Learn more about the South Sudan crisis ▸

The world’s first famine in six years was declared in South Sudan in early 2017. While outright famine conditions have been reduced, more than 50 per cent of the population is now being recognised as food insecure, the greatest number ever recorded in South Sudan.

An estimated 6 million people are at risk and 1.7 million people require immediate assistance. More than 1.1 million children are reported to be facing acute malnourishment, with nearly 276,000 severely malnourished and at imminent risk of death. Violent conflict has forced millions of people to flee their homes — and their crops and livestock.

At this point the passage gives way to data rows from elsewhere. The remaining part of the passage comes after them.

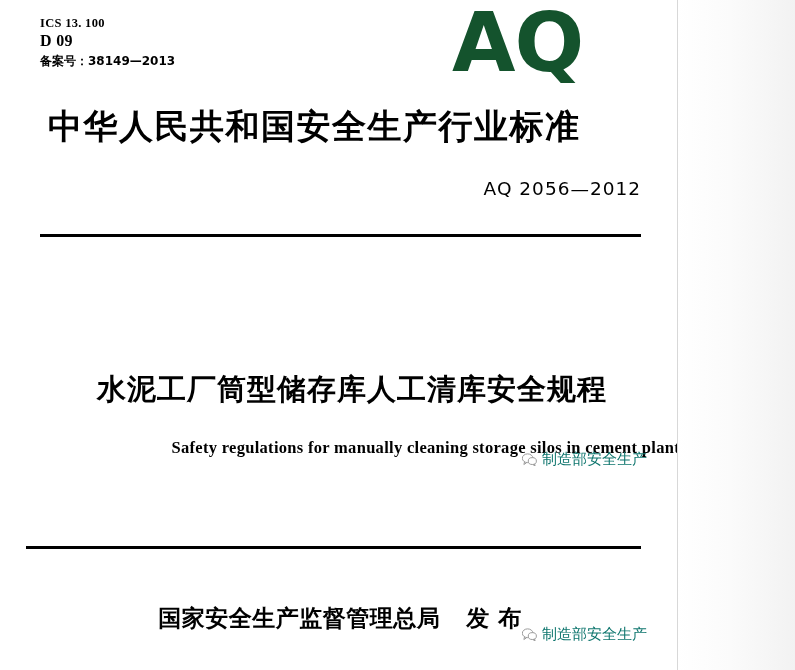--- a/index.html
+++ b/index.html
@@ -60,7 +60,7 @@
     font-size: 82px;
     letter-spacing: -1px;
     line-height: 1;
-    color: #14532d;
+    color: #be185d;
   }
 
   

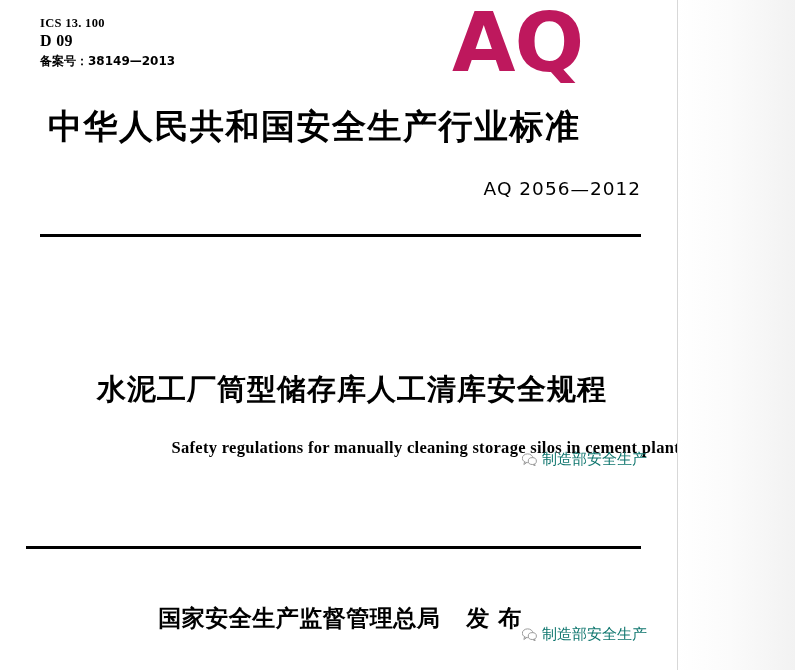--- a/index.html
+++ b/index.html
@@ -236,7 +236,7 @@
 
   <div class="std-title">中华人民共和国安全生产行业标准</div>
 
-  <div class="std-number">AQ 2056—2012</div>
+  <div class="std-number">AQ 2048—2012</div>
 
   <div class="rule rule-top"></div>
 

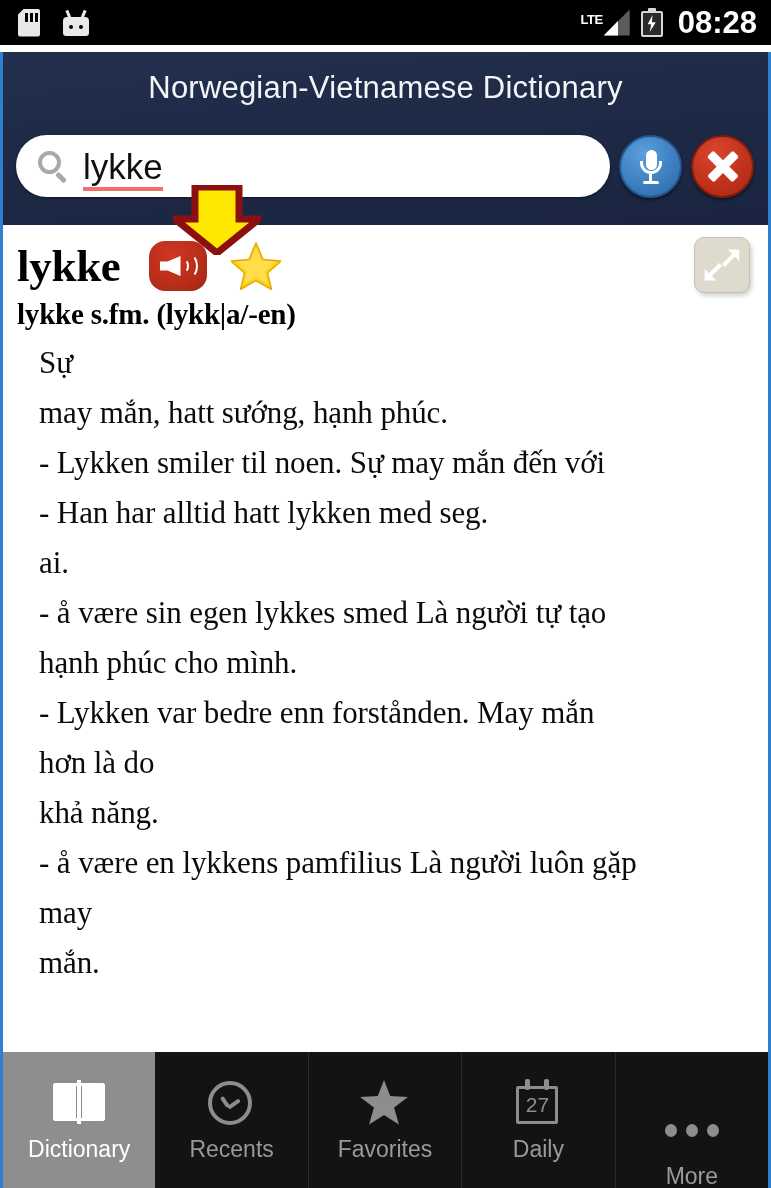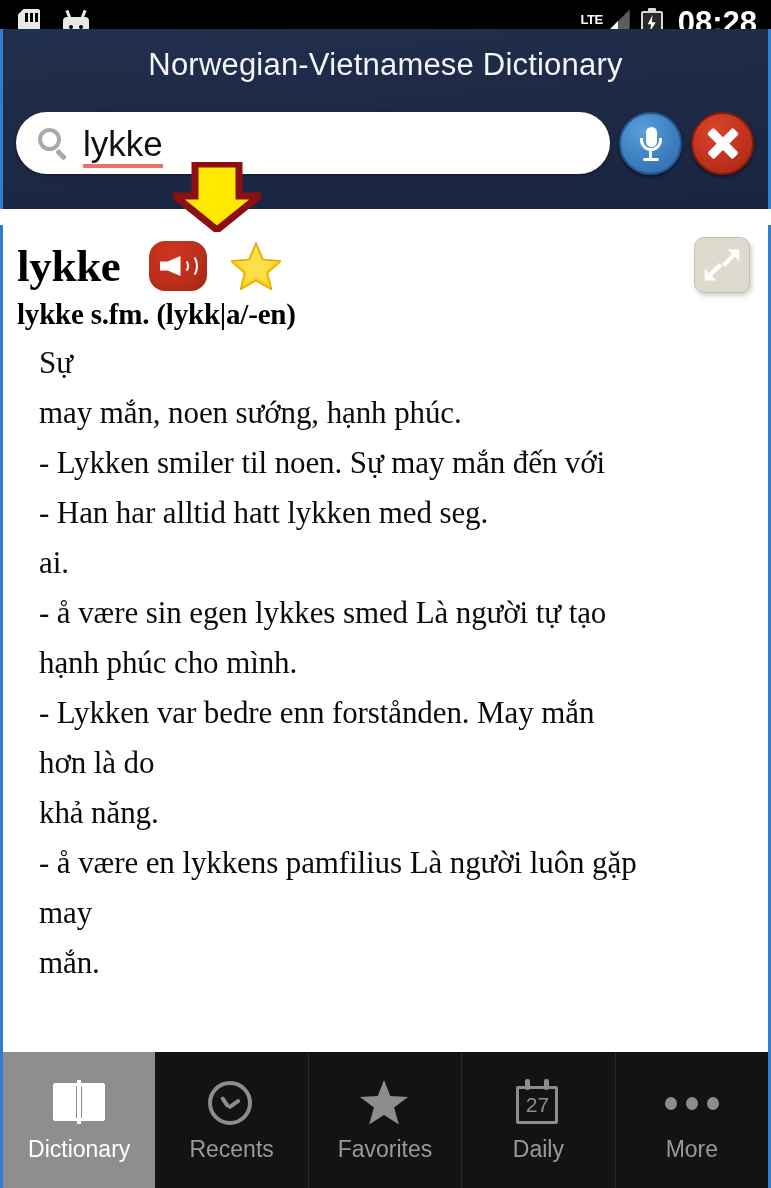--- a/index.html
+++ b/index.html
@@ -124,7 +124,7 @@
   
   .header {
     position: absolute;
-    top: 29px; left: 0;
+    top: 52px; left: 0;
     width: 771px;
     height: 180px;
     background: linear-gradient(175deg, #22304f 0%, #1e2a46 40%, #1a2440 100%);

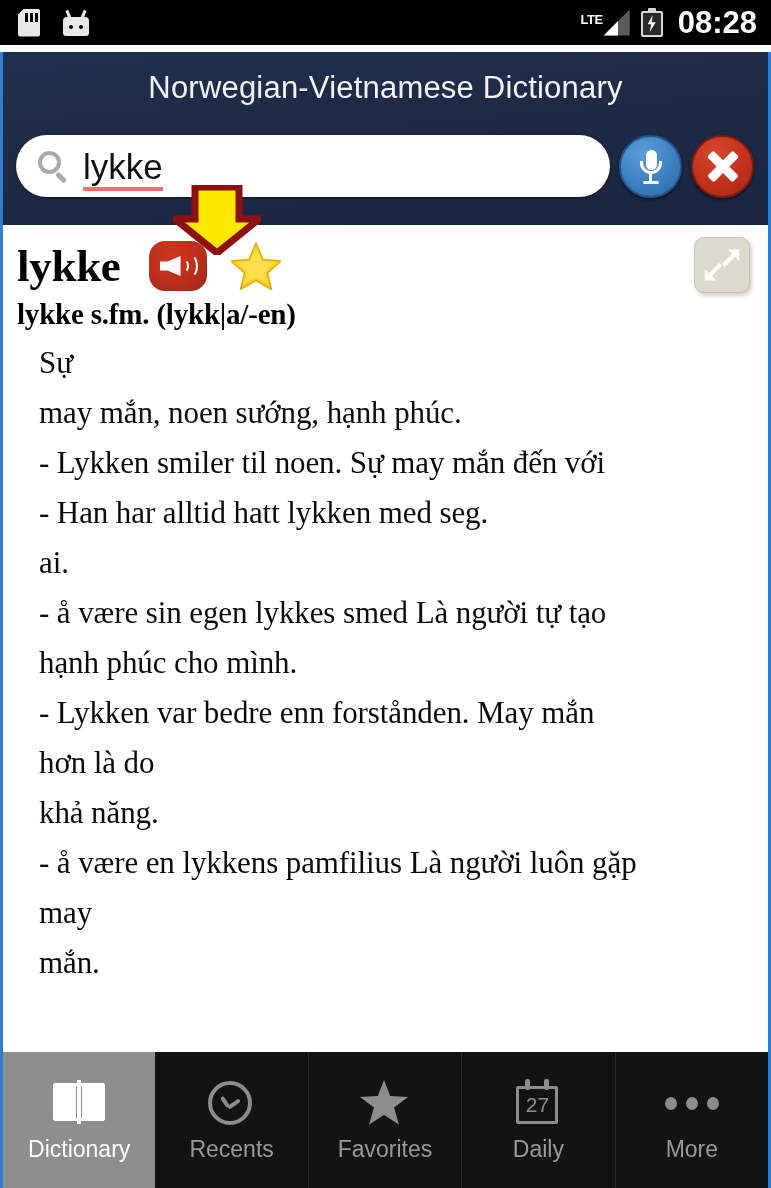--- a/index.html
+++ b/index.html
@@ -570,7 +570,7 @@
 
     <div class="definition">
       <span class="ln">Sự</span>
-      <span class="ln">may mắn, noen sướng, hạnh phúc.</span>
+      <span class="ln">may mắn, hatt sướng, hạnh phúc.</span>
       <span class="ln">- Lykken smiler til noen. Sự may mắn đến với</span>
       <span class="ln">- Han har alltid hatt lykken med seg.</span>
       <span class="ln">ai.</span>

These food resources, along with water access, have also been negatively impacted by violence, disease and unfavourable weather. There have been more than 13,000 reported cases of cholera this year. The price of staple foods are also up to 150% above average, making them unaffordable for many. Get the quick facts about famine ▸

Ongoing warfare continues to deepen the current humanitarian crisis. Immediate needs for clean water, health care, sanitation, food, shelter and protection are dire, and millions of people now require urgent support to survive and get their lives back on track.

Our work

  • Emergency response: Providing vital assistance, including food, water, shelter supplies, hygiene and sanitation to thousands displaced by the current conflict.
  • Children & Youth: Building classrooms, distributing school supplies, and providing emergency education and emotional support for children and adolescents affected by violence.
  • Agriculture & Food: Helping families re-establish farms and livelihoods in areas where there is some security and safety and providing cash so people can buy the food and supplies they require.
  • Economic opportunity: Increasing families' self-reliance by supporting local markets and businesses.